══ DATA FOR PROCESSING

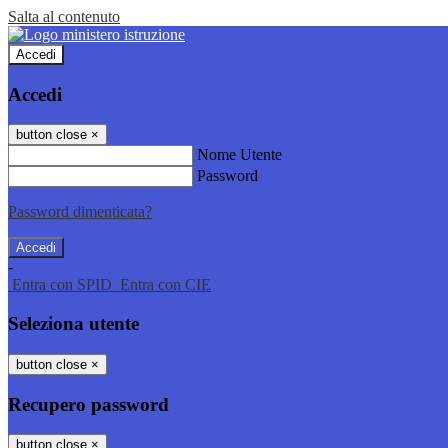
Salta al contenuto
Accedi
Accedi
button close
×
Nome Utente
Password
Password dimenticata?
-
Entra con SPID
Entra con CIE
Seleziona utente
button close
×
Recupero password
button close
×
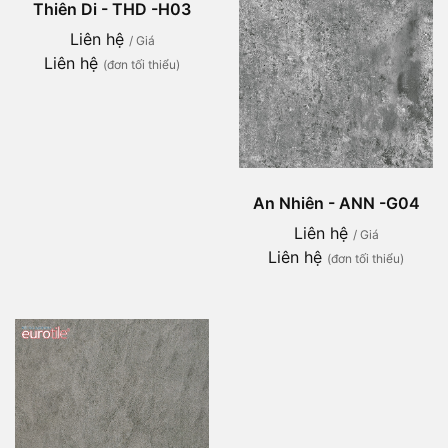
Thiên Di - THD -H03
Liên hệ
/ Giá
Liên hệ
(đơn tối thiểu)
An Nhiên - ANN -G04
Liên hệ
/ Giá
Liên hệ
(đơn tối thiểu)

════

Return the text lines of all the items above word for word, leaving out the pictures.

• **ANSWER FOR THIS EXERCISE**
Salta al contenuto
Accedi
Accedi
button close
×
Nome Utente
Password
Password dimenticata?
-
Entra con SPID
Entra con CIE
Seleziona utente
button close
×
Recupero password
button close
×
Thiên Di - THD -H03
Liên hệ
/ Giá
Liên hệ
(đơn tối thiểu)
An Nhiên - ANN -G04
Liên hệ
/ Giá
Liên hệ
(đơn tối thiểu)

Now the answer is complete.